Problem description: Restate word for word the lines of the records below, starting at the line that contains "histopathology image exhibits" and ending at the line that contains "staining of unremarkable", with both of those lines included and nothing else.

Source data:
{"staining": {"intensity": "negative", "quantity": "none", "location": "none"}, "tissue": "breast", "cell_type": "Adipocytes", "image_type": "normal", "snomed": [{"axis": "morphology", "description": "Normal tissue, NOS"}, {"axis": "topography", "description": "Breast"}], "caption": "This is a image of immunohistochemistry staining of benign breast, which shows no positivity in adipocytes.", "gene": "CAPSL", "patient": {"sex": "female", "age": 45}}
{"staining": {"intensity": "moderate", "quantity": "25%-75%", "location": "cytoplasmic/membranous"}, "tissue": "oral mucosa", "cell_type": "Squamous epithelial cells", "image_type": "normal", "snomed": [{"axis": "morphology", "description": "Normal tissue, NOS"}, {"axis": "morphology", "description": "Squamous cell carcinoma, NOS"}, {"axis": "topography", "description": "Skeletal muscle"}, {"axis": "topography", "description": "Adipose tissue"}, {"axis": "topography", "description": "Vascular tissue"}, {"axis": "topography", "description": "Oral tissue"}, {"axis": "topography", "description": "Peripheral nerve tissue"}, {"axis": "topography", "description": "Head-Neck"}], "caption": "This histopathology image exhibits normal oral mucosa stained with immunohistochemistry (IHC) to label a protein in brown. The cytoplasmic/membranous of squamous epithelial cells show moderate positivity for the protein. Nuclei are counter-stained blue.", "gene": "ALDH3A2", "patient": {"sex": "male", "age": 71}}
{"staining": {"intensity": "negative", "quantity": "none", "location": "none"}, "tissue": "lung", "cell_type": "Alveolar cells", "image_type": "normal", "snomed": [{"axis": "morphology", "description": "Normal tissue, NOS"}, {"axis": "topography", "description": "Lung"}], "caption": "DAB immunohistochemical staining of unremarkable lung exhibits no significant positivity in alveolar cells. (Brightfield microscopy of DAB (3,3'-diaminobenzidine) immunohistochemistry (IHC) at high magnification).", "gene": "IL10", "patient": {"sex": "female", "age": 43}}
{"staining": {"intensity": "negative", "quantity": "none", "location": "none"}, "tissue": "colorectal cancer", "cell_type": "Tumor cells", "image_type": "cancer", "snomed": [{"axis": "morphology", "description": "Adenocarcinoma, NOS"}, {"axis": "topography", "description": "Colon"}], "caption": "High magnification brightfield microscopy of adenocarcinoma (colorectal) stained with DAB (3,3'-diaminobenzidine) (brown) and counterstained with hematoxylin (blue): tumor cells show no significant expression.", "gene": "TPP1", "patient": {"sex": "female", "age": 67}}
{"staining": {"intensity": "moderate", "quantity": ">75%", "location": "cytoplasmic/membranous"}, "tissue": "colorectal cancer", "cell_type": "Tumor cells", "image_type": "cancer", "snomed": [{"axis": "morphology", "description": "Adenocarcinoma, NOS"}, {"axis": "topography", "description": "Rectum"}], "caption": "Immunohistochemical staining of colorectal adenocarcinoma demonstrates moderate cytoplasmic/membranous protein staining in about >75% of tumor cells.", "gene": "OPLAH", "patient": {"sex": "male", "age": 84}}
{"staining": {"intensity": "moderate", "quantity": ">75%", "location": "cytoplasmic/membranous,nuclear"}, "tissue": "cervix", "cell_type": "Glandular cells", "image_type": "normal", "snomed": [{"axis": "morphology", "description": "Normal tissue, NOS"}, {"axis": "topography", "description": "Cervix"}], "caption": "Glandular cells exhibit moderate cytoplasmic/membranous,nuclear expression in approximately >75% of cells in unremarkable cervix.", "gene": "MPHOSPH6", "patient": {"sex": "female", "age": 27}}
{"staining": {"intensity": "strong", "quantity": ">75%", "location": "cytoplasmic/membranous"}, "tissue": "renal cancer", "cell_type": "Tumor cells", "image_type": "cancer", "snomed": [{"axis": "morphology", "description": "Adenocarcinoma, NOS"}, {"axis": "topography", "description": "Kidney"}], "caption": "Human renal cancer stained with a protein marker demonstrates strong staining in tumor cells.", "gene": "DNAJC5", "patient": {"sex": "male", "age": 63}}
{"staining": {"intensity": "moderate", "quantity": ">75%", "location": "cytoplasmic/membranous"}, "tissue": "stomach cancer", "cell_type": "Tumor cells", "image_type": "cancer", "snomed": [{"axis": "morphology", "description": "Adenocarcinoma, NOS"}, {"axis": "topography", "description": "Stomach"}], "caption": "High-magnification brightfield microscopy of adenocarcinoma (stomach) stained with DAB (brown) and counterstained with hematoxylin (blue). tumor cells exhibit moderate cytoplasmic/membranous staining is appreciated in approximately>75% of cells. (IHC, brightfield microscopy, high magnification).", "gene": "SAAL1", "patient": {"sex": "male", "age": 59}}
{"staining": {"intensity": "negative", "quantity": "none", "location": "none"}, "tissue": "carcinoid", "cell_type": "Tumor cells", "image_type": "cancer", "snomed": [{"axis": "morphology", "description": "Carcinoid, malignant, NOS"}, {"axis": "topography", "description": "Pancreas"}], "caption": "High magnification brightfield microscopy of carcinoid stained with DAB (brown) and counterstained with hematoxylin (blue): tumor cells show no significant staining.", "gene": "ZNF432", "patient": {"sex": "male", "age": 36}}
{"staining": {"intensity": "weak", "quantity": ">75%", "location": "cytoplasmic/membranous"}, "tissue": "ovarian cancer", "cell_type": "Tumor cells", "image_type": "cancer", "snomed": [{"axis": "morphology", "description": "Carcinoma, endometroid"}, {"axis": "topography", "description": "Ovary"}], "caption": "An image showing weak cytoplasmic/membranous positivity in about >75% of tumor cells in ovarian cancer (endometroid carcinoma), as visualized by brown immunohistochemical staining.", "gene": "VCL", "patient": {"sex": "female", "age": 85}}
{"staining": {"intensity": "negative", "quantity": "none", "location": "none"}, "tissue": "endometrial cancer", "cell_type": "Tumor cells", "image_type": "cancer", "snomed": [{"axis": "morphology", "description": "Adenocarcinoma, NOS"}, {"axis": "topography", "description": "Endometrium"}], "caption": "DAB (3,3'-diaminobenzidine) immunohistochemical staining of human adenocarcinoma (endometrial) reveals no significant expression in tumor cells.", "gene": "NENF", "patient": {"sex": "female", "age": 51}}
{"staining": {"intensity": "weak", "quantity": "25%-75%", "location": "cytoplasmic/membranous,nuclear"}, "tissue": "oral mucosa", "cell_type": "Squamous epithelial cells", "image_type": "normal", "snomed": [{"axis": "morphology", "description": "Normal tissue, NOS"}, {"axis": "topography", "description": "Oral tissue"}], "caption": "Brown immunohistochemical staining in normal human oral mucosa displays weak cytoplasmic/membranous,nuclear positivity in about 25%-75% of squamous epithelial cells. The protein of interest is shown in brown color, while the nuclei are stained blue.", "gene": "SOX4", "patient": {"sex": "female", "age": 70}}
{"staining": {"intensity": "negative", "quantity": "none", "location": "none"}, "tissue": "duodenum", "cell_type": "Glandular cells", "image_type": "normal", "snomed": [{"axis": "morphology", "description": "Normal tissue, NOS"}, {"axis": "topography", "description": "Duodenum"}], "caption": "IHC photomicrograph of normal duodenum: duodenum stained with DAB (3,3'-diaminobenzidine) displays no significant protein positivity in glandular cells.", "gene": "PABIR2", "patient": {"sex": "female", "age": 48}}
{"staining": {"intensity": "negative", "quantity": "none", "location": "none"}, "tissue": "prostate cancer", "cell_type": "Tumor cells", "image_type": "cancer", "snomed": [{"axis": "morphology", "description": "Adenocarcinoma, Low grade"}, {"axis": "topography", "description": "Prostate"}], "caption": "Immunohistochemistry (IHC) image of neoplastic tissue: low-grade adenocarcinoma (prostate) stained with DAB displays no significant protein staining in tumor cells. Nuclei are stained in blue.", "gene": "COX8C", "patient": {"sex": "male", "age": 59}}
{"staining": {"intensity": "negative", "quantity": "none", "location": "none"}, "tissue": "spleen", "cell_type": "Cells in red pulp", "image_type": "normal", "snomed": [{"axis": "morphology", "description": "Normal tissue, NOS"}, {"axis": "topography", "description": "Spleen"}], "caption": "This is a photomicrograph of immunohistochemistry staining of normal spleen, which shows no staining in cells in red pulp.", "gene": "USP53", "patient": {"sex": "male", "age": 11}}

Solution for this task:
{"staining": {"intensity": "moderate", "quantity": "25%-75%", "location": "cytoplasmic/membranous"}, "tissue": "oral mucosa", "cell_type": "Squamous epithelial cells", "image_type": "normal", "snomed": [{"axis": "morphology", "description": "Normal tissue, NOS"}, {"axis": "morphology", "description": "Squamous cell carcinoma, NOS"}, {"axis": "topography", "description": "Skeletal muscle"}, {"axis": "topography", "description": "Adipose tissue"}, {"axis": "topography", "description": "Vascular tissue"}, {"axis": "topography", "description": "Oral tissue"}, {"axis": "topography", "description": "Peripheral nerve tissue"}, {"axis": "topography", "description": "Head-Neck"}], "caption": "This histopathology image exhibits normal oral mucosa stained with immunohistochemistry (IHC) to label a protein in brown. The cytoplasmic/membranous of squamous epithelial cells show moderate positivity for the protein. Nuclei are counter-stained blue.", "gene": "ALDH3A2", "patient": {"sex": "male", "age": 71}}
{"staining": {"intensity": "negative", "quantity": "none", "location": "none"}, "tissue": "lung", "cell_type": "Alveolar cells", "image_type": "normal", "snomed": [{"axis": "morphology", "description": "Normal tissue, NOS"}, {"axis": "topography", "description": "Lung"}], "caption": "DAB immunohistochemical staining of unremarkable lung exhibits no significant positivity in alveolar cells. (Brightfield microscopy of DAB (3,3'-diaminobenzidine) immunohistochemistry (IHC) at high magnification).", "gene": "IL10", "patient": {"sex": "female", "age": 43}}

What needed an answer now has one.